I’m sure you’re thinking, “Wait, what?! Yogic breathing?” Yes. Let me explain.

Remember psychoneuroimmunology? Anxiety and stress activates the sympathetic phase of our nervous system which is our fight or flight response. Muscles tighten, blood and oxygen rush to our muscles, our breath quickens and is shallow (breathing from the chest and not the diaphragm), and systems that are not needed such as the reproductive system, and the digestive system shut down and are put on pause. Chronic anxiety and stress can lead our bodies to remain in the fight or flight phase. So breathing shallow and quickly, and having tight muscles, and joints become the norm. And our systems are constantly on pause (which is why stress can contribute to poor digestion, GI issues and infertility issues).
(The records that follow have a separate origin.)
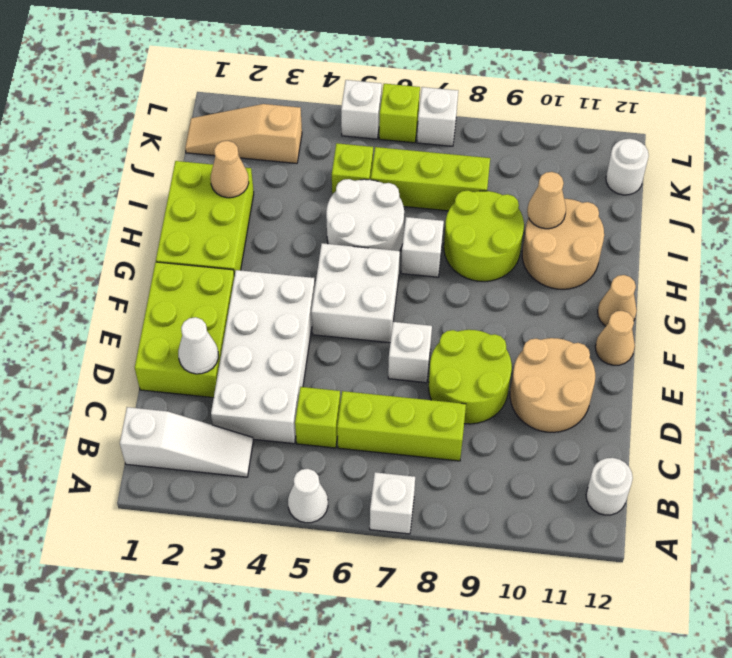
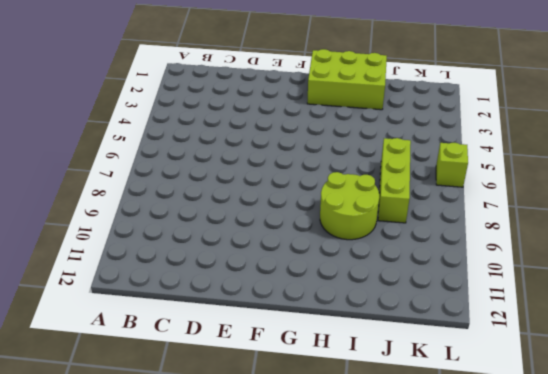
none -> white 1x1 cone [288,469,328,523]
none -> white 1x1 brick [370,472,415,534]
none -> white 1x3 slope [120,407,253,477]

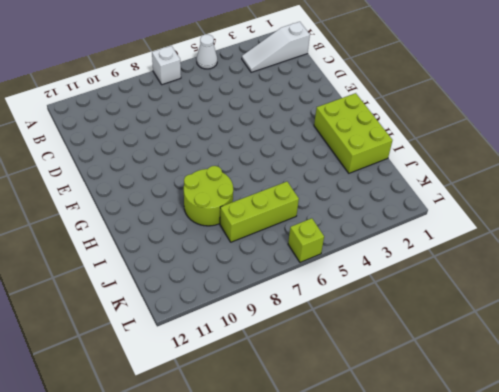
none -> white 1x1 round brick [586,458,633,515]
none -> white 2x4 brick [211,270,315,444]
none -> lime 1x1 brick [295,387,340,448]

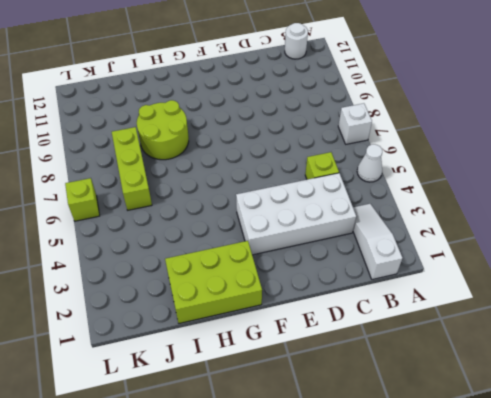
none -> lime 1x3 brick [337,391,466,461]
none -> lime 2x3 brick [135,262,235,398]
none -> lime 2x2 round brick [429,330,512,424]

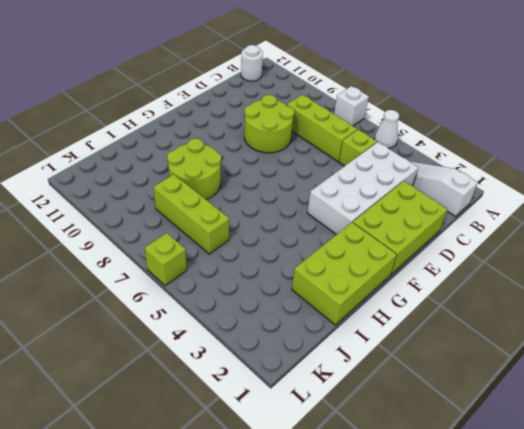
none -> tan 2x2 round brick [510,338,595,432]
none -> white 1x1 brick [388,322,432,383]
none -> white 2x2 brick [311,243,400,343]

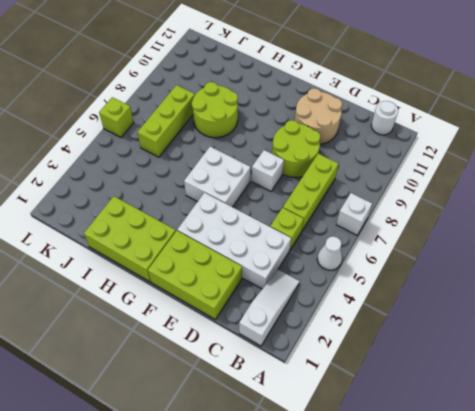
none -> tan 1x1 cone [595,311,635,365]
none -> tan 1x1 cone [598,275,637,326]
none -> white 2x2 round brick [326,179,404,251]

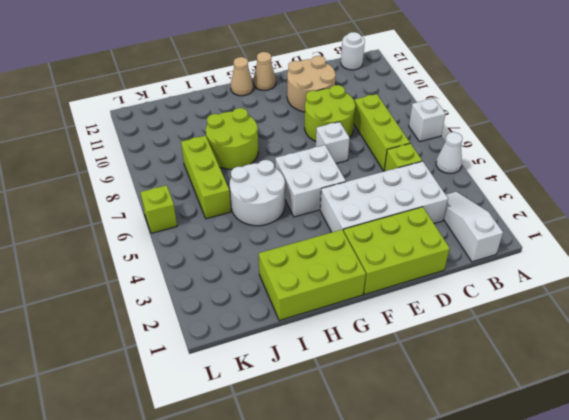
none -> white 1x1 brick [401,217,444,277]
none -> tan 2x2 round brick [522,199,604,289]
none -> lime 1x1 brick [332,143,373,195]

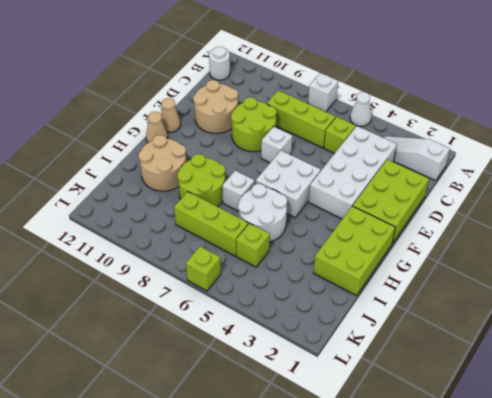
none -> tan 1x3 slope [185,104,302,163]
none -> white 1x1 round brick [606,139,649,195]
none -> white 1x1 brick [341,80,382,139]

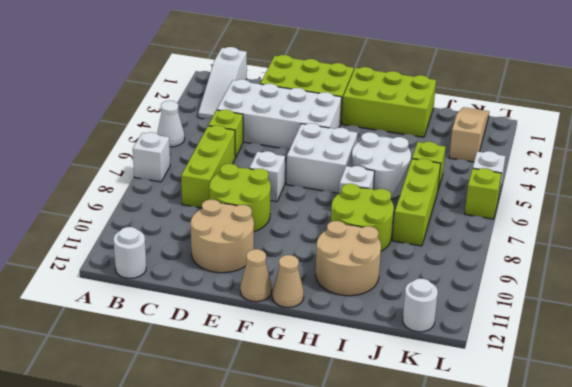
none -> white 1x1 brick [417,87,458,146]
none -> white 1x1 cone [178,317,218,374]
none -> tan 1x1 cone [211,141,249,198]

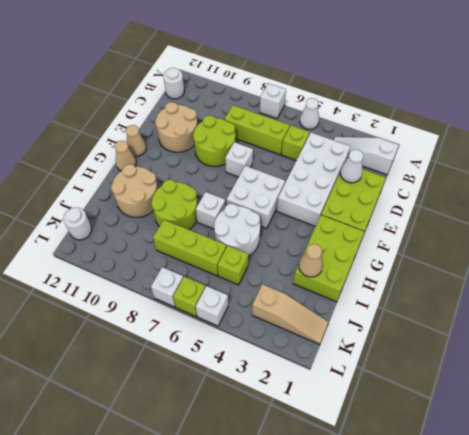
none -> tan 1x1 cone [527,172,566,229]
The good news is that we can affect the nervous system in a positive way by changing how we breathe. Abdominal or diaphragmatic breath stimulates the parasympathetic phase of our nervous system which is the relaxation phase. In the relaxation phase, our muscles are relaxed, breathing is slow and deep in our lungs and diaphragm, joints are lubricated, and systems in the body are being repaired as we relax and sleep. So with anxiety issues, we began with breath. And more specifically with the yogic breathing technique called Ujjayi breath.
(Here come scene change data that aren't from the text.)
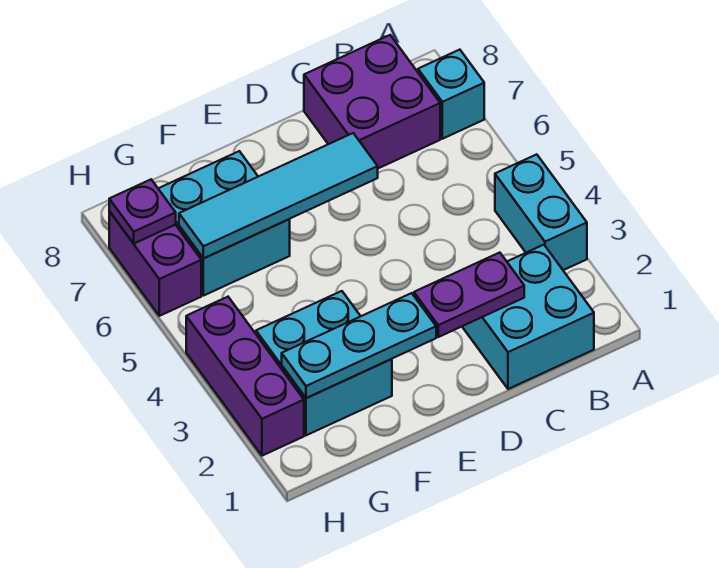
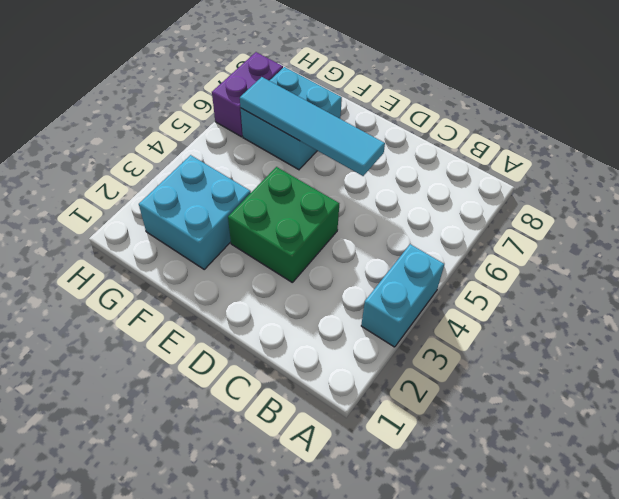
green 2x2 brick [228,167,339,283] -> none
none -> cyan 1x1 brick [418,50,484,139]
none -> cyan 2x2 brick [462,245,594,389]
none -> purple 2x2 brick [304,35,440,168]

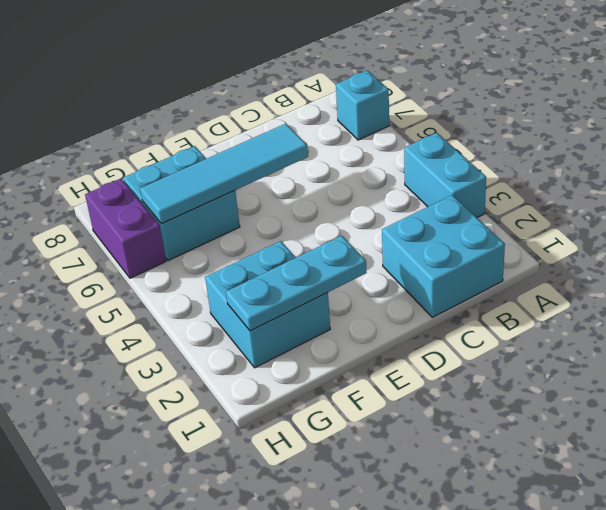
none -> purple 2x2 brick [304,35,440,168]
none -> purple 1x3 brick [186,297,304,456]
none -> purple 1x2 plate [414,253,524,337]

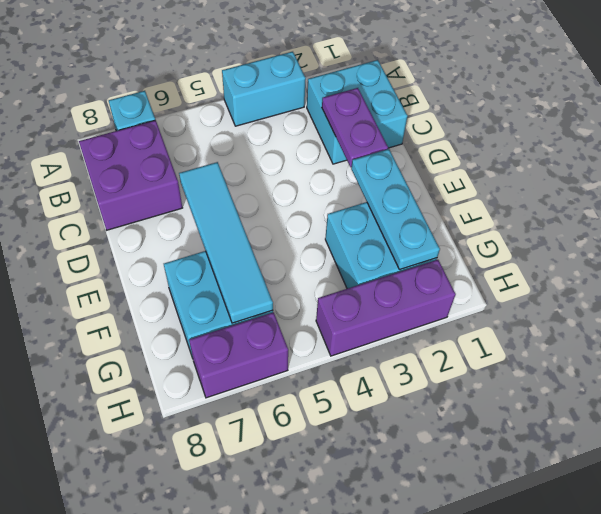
none -> purple 1x1 plate [109,180,176,244]

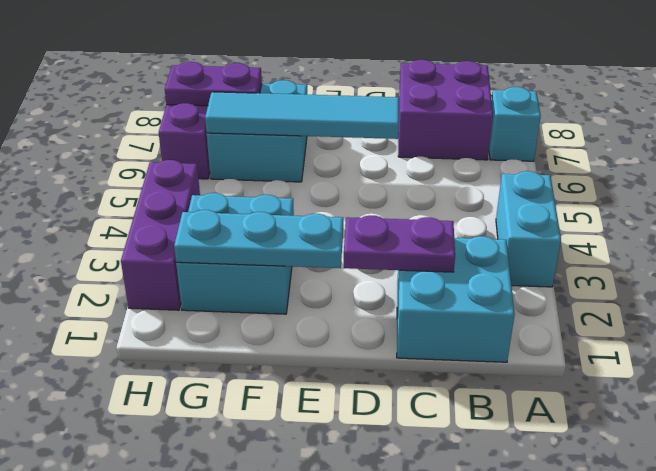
purple 1x2 plate [165,62,262,106] -> purple 1x1 plate [109,180,176,244]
After practicing the breath, we then stretch the body from head to toe. The tension and stiffness in the muscles and joints need to be released first before going into actual yogic poses. Stretches for the neck, shoulders, arms, chest, abdomen, upper/mid/low backs, hips, gluts, hamstrings, quadriceps, calves, shin, ankles and feet, are learned and practiced. So first is learning and practicing the Ujjayi breath, then deep muscle and joint stretches, and then we go into yoga poses.
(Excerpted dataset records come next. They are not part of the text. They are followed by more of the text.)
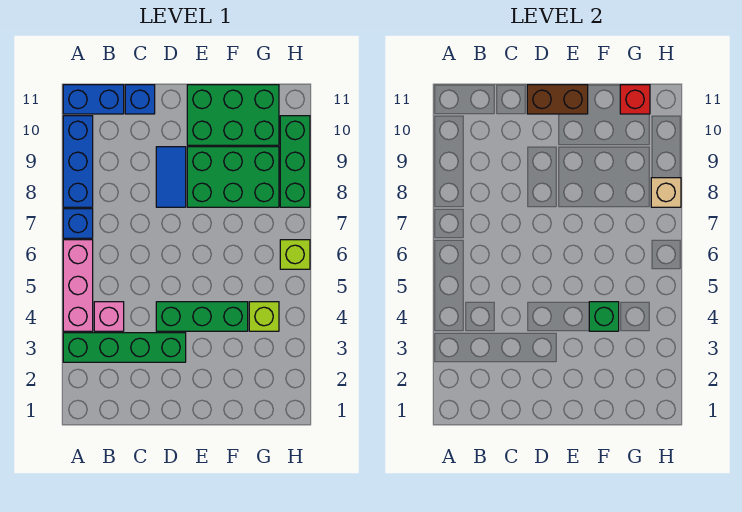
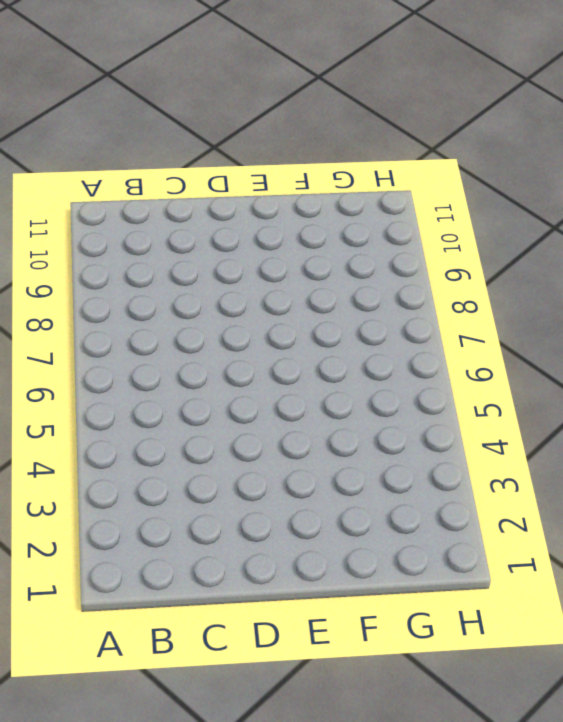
none -> green 1x4 brick [63,333,186,362]
none -> pink 1x3 brick [63,240,93,331]
none -> blue 1x1 brick [63,209,93,238]

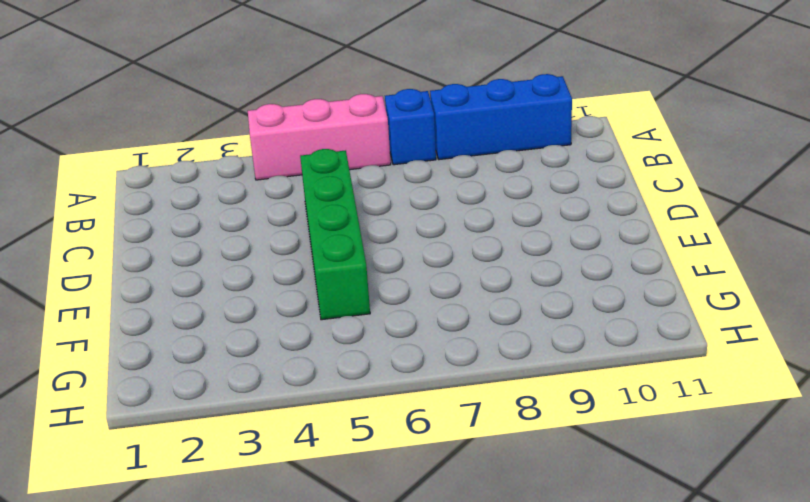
green 1x4 brick [300,149,370,320] -> green 1x4 brick moved to [63,333,186,362]
none -> blue 1x2 brick [63,85,124,114]
none -> pink 1x1 brick [94,302,124,331]
none -> blue 1x1 brick [125,85,155,114]

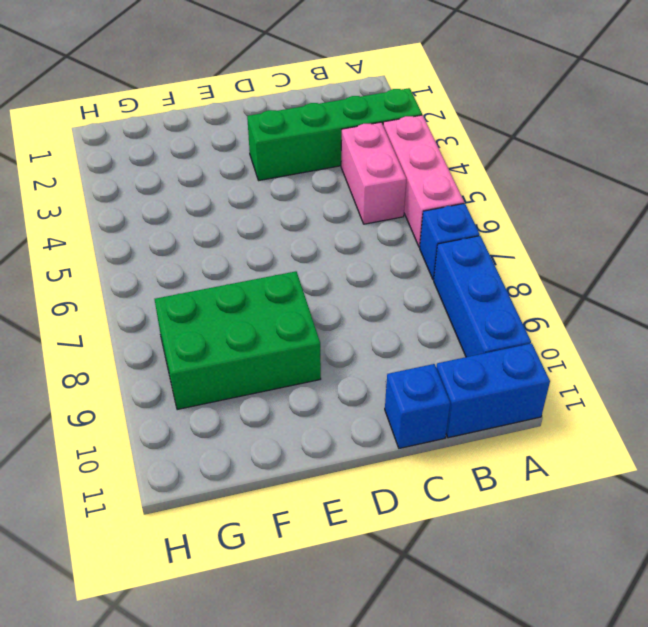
pink 1x2 brick [341,122,406,224] -> pink 1x1 brick [94,302,124,331]
none -> green 1x3 brick [156,302,248,331]
none -> blue 1x2 tile [156,147,186,207]
none -> green 2x3 brick [187,85,279,145]

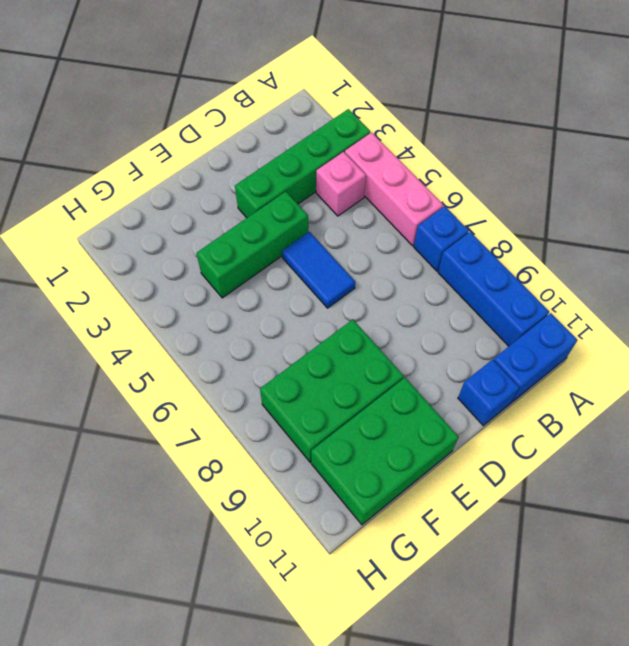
blue 1x2 tile [282,232,355,308] -> blue 1x2 tile moved to [156,147,186,207]
none -> lime 1x1 brick [249,302,279,331]
none -> lime 1x1 brick [280,240,310,269]
none -> green 1x3 brick [280,116,310,207]

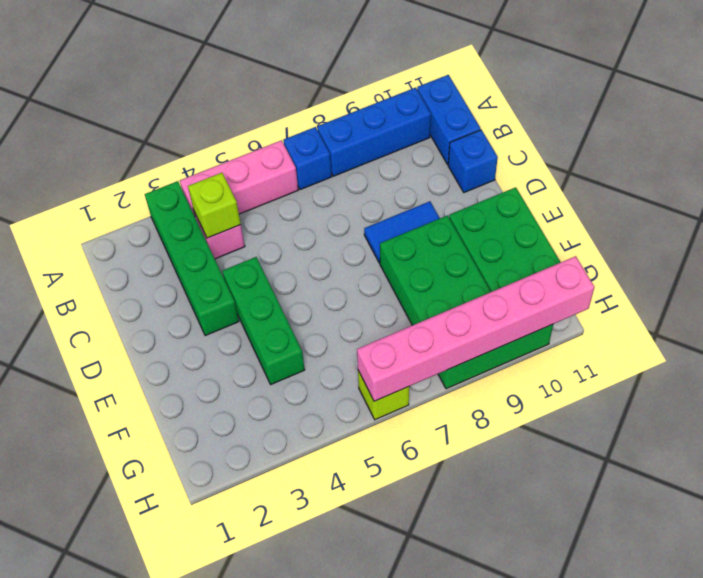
lime 1x1 brick [188,173,241,238] -> lime 1x1 brick moved to [249,302,279,331]
pink 1x6 brick [357,256,595,401] -> tan 1x1 brick [651,178,681,207]
none -> brown 1x2 brick [527,85,588,114]
none -> green 1x1 brick [589,302,619,331]
none -> red 1x1 brick [620,85,650,114]

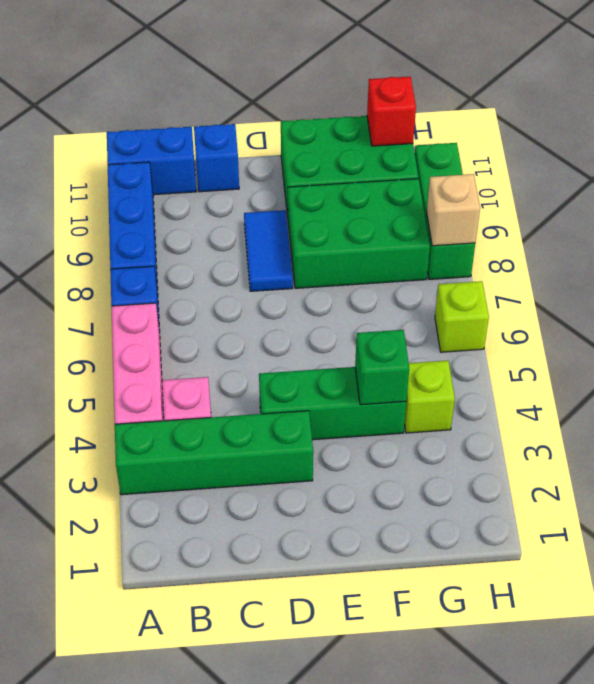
none -> brown 1x2 brick [527,85,588,114]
Learning and practicing the breath and stretches took anywhere from 2-3 months for most of my patients. Our bodies take time to stretch out, especially if the stiffness and tension is severe. One of my patients took almost a year of yoga therapy before yoga poses could be practiced.

It is important to respect the body with where it’s at. If it’s not ready to practice full yoga poses, then we take a step back and start with where the body is able to start at, which is breath and stretching. So when it comes to yoga for anxiety, it depends greatly on the severity of the anxiety and the effects it has on the body (more specifically the muscles, joints, and the nervous system). Individuals with mild anxiety and intermittent stress can most likely go straight into learning and practicing yoga. But chronic anxiety and chronic stress is a different issue. Just to be safe, always start with Ujjayi breath and stretches. Once the body feels loose and flexible and the breath is slow and deep, then go into the yoga poses or asanas for anxiety.